Update the data below by changing every instance of "Stefan" to "Stephan", and reproduce all remaining text unchanged.

(Records taken from a dataset)
Segment Open
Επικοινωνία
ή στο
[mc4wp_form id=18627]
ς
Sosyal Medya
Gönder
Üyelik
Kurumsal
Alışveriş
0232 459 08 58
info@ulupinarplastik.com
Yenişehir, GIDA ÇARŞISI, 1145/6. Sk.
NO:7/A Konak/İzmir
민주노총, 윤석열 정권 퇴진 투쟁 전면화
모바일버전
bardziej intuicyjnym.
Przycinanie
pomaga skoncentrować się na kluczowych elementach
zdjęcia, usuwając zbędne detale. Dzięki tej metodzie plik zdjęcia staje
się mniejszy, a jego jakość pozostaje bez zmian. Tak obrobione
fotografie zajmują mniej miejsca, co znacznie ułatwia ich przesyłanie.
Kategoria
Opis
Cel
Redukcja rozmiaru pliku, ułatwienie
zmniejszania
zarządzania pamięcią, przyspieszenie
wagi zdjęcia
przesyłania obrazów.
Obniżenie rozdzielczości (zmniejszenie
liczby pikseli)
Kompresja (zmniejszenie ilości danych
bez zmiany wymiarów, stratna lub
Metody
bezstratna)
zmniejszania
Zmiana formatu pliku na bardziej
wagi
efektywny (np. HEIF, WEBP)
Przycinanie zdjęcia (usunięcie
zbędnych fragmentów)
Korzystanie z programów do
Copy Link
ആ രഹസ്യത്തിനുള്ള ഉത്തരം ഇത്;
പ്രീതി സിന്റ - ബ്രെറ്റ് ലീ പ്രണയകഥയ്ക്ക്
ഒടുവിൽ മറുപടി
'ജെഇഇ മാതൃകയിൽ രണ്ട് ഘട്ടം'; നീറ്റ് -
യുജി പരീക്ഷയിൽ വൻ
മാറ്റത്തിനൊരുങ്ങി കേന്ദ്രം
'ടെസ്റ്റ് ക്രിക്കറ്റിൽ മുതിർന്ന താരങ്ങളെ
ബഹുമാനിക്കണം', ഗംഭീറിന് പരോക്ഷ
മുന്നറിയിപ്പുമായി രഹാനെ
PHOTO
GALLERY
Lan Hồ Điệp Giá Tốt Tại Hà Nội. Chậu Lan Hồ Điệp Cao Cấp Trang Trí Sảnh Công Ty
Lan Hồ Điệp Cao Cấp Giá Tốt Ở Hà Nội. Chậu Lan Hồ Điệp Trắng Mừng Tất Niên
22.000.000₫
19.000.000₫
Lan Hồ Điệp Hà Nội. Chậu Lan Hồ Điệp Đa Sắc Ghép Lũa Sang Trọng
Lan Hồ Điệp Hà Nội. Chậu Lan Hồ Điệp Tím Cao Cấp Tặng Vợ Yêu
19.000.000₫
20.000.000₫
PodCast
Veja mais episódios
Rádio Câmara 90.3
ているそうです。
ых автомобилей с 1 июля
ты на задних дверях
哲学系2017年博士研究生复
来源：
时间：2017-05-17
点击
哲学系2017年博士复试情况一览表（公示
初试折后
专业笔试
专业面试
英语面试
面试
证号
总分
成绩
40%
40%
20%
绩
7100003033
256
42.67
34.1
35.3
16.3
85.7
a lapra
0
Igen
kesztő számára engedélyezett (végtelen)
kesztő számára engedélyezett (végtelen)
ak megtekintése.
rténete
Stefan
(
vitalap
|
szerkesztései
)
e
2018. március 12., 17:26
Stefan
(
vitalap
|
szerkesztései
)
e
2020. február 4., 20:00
Segment Closed
**Result of the exercise:**
Επικοινωνία
ή στο
[mc4wp_form id=18627]
ς
Sosyal Medya
Gönder
Üyelik
Kurumsal
Alışveriş
0232 459 08 58
info@ulupinarplastik.com
Yenişehir, GIDA ÇARŞISI, 1145/6. Sk.
NO:7/A Konak/İzmir
민주노총, 윤석열 정권 퇴진 투쟁 전면화
모바일버전
bardziej intuicyjnym.
Przycinanie
pomaga skoncentrować się na kluczowych elementach
zdjęcia, usuwając zbędne detale. Dzięki tej metodzie plik zdjęcia staje
się mniejszy, a jego jakość pozostaje bez zmian. Tak obrobione
fotografie zajmują mniej miejsca, co znacznie ułatwia ich przesyłanie.
Kategoria
Opis
Cel
Redukcja rozmiaru pliku, ułatwienie
zmniejszania
zarządzania pamięcią, przyspieszenie
wagi zdjęcia
przesyłania obrazów.
Obniżenie rozdzielczości (zmniejszenie
liczby pikseli)
Kompresja (zmniejszenie ilości danych
bez zmiany wymiarów, stratna lub
Metody
bezstratna)
zmniejszania
Zmiana formatu pliku na bardziej
wagi
efektywny (np. HEIF, WEBP)
Przycinanie zdjęcia (usunięcie
zbędnych fragmentów)
Korzystanie z programów do
Copy Link
ആ രഹസ്യത്തിനുള്ള ഉത്തരം ഇത്;
പ്രീതി സിന്റ - ബ്രെറ്റ് ലീ പ്രണയകഥയ്ക്ക്
ഒടുവിൽ മറുപടി
'ജെഇഇ മാതൃകയിൽ രണ്ട് ഘട്ടം'; നീറ്റ് -
യുജി പരീക്ഷയിൽ വൻ
മാറ്റത്തിനൊരുങ്ങി കേന്ദ്രം
'ടെസ്റ്റ് ക്രിക്കറ്റിൽ മുതിർന്ന താരങ്ങളെ
ബഹുമാനിക്കണം', ഗംഭീറിന് പരോക്ഷ
മുന്നറിയിപ്പുമായി രഹാനെ
PHOTO
GALLERY
Lan Hồ Điệp Giá Tốt Tại Hà Nội. Chậu Lan Hồ Điệp Cao Cấp Trang Trí Sảnh Công Ty
Lan Hồ Điệp Cao Cấp Giá Tốt Ở Hà Nội. Chậu Lan Hồ Điệp Trắng Mừng Tất Niên
22.000.000₫
19.000.000₫
Lan Hồ Điệp Hà Nội. Chậu Lan Hồ Điệp Đa Sắc Ghép Lũa Sang Trọng
Lan Hồ Điệp Hà Nội. Chậu Lan Hồ Điệp Tím Cao Cấp Tặng Vợ Yêu
19.000.000₫
20.000.000₫
PodCast
Veja mais episódios
Rádio Câmara 90.3
ているそうです。
ых автомобилей с 1 июля
ты на задних дверях
哲学系2017年博士研究生复
来源：
时间：2017-05-17
点击
哲学系2017年博士复试情况一览表（公示
初试折后
专业笔试
专业面试
英语面试
面试
证号
总分
成绩
40%
40%
20%
绩
7100003033
256
42.67
34.1
35.3
16.3
85.7
a lapra
0
Igen
kesztő számára engedélyezett (végtelen)
kesztő számára engedélyezett (végtelen)
ak megtekintése.
rténete
Stephan
(
vitalap
|
szerkesztései
)
e
2018. március 12., 17:26
Stephan
(
vitalap
|
szerkesztései
)
e
2020. február 4., 20:00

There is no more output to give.